## EXCERPTED PASSAGE
-*-
Sometimes we lean on the phrase that Quaker belief is that there is “that of God in each person.”  For me, this has been overused and lost much of its meaning.  Some Friends use the expressions “the Inner Light” or “the Light of Christ Within.”  Others may say that we have a relationship with God that is direct, we don’t need a mediator.  Some talk of having conversations with God.  My professors at Earlham School of Religion taught me the theological term “panentheism.”  In general, it describes the understanding that God is everywhere in the world and yet God is also beyond the world.   

We may answer questions about beliefs by naming the testimonies: Simplicity, Peace, Integrity, Community, Equality, Stewardship.  However, as important as these are, they are not the same as beliefs.  They are the outcome of our worship and they change as we gain new understandings of the Truth.

Friends have struggled with issues around belief for a long time.  In the nineteenth century, with revivals sweeping across the Midwest and influencing Quaker meetings, Friends felt they needed to take a stand on who and what they were.  Orthodox Friends met in Indiana and produced the Richmond Declaration in 1887.  This statement of beliefs and practices provided a base for their meetings.  However, they realized that enforcing these beliefs meant they had to embrace a pastoral system.  Most of these monthly meetings, which are now part of Friends United Meeting, have a paid pastor who prepares a message each Sunday.   

Hicksite Friends, including those in Illinois Yearly Meeting, were not part of the conference in Richmond in 1887.  Though at the time many may have agreed with much that was in the Richmond Declaration, their emphasis focused on the form of worship, our unprogrammed meeting for worship and meeting for business.  By sticking to this manner of worship, they had to relax any insistence on specific beliefs.  Today we accept generally that our beliefs may differ but we act quickly when a disturbance happens in our meeting for worship.  That doesn’t mean we think that anything goes.  We still find unity in our meetings for business which we would not be able to do if we emphasized individuality.

Though many of us may have felt some frustration when suddenly we must become theologians when explaining our religion, I think that our diversity of belief is actually a strength.  We don’t stop searching.  We are open to a continuing revelation from God.  We help each other to better understand what it is that makes us part of the Religious Society of Friends.
-*-
## EXPLORE THE MATERIAL
(a) Please condense the paragraph beginning "Friends have struggled with issues around belief" from the passage on Quaker belief into a short bulleted list that keeps its main facts.
(b) According to the passage on Quaker belief, which testimonies might Friends name when asked about their beliefs?
(c) Revise the stretch from "Friends have struggled" through "message each Sunday." in the passage on Quaker belief so that "statement" is replaced with "document".

## GIVEN INFORMATION
-*-
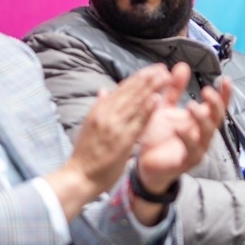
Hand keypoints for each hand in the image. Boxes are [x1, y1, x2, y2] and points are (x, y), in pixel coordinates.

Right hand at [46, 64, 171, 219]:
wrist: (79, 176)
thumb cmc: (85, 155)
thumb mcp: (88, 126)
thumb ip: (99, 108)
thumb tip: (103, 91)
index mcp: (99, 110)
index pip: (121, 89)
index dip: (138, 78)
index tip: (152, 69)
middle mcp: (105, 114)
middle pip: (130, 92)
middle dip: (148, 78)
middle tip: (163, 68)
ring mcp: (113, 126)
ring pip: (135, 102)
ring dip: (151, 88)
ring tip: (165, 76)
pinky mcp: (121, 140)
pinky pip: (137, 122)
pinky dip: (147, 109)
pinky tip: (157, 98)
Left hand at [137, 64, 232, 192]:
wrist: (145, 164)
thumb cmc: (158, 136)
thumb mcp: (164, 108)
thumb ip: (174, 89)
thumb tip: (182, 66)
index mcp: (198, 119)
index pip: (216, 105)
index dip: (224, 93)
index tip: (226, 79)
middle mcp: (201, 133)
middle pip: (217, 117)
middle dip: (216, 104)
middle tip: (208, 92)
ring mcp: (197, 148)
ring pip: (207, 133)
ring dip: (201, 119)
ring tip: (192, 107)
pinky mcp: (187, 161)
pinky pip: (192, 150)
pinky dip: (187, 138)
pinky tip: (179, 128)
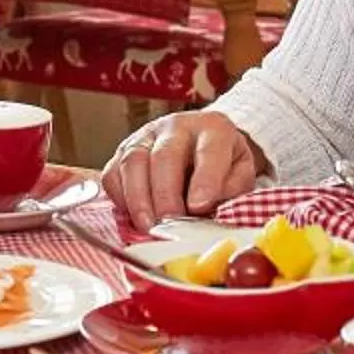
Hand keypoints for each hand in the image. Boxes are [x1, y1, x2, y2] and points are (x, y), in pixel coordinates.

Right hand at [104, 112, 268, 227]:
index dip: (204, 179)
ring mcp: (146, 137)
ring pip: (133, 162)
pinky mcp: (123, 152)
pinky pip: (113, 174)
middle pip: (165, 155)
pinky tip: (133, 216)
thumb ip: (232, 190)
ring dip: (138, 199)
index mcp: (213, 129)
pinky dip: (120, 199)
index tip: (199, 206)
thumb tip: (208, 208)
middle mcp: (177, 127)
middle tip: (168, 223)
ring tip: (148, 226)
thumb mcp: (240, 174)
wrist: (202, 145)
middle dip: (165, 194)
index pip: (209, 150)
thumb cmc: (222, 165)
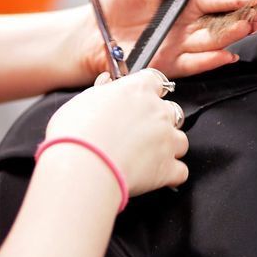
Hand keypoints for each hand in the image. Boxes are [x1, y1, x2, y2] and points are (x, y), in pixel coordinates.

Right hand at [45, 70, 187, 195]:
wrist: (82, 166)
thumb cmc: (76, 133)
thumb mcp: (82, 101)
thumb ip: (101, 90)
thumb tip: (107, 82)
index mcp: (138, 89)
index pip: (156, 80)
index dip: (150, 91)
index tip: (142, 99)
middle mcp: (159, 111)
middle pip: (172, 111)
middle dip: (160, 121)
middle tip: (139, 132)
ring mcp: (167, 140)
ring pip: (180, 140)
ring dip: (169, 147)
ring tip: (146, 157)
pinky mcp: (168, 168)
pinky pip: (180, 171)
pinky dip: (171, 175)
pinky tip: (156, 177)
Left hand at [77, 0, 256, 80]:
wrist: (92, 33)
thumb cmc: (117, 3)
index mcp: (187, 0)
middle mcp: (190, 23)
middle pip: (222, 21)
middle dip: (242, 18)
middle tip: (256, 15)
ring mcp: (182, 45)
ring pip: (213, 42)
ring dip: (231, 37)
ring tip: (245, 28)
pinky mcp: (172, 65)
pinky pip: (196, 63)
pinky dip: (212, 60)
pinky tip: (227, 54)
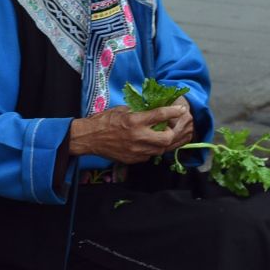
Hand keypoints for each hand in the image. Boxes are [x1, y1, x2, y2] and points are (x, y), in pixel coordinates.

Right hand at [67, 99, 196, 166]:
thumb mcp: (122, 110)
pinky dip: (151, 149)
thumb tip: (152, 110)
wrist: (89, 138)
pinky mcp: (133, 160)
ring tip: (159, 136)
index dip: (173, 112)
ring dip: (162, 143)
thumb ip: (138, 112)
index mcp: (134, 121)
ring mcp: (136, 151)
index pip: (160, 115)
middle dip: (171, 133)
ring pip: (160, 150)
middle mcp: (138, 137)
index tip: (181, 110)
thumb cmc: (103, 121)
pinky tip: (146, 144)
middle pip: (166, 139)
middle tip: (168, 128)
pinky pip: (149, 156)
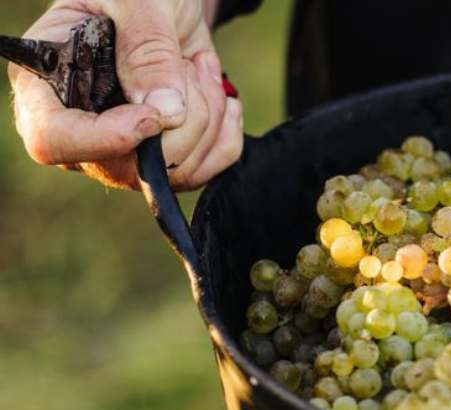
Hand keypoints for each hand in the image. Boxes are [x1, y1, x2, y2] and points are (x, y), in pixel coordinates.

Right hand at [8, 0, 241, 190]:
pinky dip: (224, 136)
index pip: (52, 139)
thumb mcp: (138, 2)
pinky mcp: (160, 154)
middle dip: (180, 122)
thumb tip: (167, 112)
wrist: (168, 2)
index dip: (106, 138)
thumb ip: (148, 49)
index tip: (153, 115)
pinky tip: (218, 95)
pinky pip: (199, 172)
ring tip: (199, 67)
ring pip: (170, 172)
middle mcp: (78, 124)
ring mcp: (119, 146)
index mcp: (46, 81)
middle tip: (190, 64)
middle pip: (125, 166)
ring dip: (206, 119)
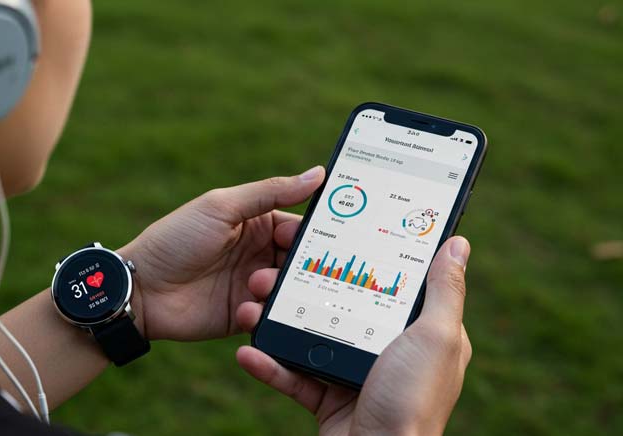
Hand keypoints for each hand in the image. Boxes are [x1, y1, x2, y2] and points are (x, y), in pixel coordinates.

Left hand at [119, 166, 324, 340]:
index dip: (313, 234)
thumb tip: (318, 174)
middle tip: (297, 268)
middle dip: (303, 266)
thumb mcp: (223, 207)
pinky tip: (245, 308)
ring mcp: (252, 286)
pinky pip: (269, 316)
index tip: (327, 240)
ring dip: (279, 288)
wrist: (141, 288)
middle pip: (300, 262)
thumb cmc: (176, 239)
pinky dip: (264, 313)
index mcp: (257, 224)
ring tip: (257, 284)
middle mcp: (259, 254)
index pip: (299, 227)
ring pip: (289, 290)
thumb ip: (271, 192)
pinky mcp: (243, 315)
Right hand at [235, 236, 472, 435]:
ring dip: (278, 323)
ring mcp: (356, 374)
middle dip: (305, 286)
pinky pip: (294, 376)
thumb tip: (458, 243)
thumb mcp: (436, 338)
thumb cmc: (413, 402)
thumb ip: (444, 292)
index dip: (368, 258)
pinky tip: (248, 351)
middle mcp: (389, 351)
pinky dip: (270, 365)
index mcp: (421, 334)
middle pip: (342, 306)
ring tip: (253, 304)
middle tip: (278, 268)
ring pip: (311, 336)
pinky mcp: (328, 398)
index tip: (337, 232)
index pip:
-*-
## ANSWERS BELOW
(a)
- Friends have long struggled with questions of belief.
- In the nineteenth century, revivals across the Midwest influenced Quaker meetings and pushed Friends to define who and what they were.
- In 1887, Orthodox Friends met in Indiana and produced the Richmond Declaration, a statement of beliefs and practices for their meetings.
- Enforcing these beliefs required a pastoral system.
- Most of these monthly meetings now belong to Friends United Meeting and have a paid pastor who prepares a message each Sunday.

(b) Simplicity, Peace, Integrity, Community, Equality, and Stewardship.

(c)
Friends have struggled with issues around belief for a long time.  In the nineteenth century, with revivals sweeping across the Midwest and influencing Quaker meetings, Friends felt they needed to take a stand on who and what they were.  Orthodox Friends met in Indiana and produced the Richmond Declaration in 1887.  This document of beliefs and practices provided a base for their meetings.  However, they realized that enforcing these beliefs meant they had to embrace a pastoral system.  Most of these monthly meetings, which are now part of Friends United Meeting, have a paid pastor who prepares a message each Sunday.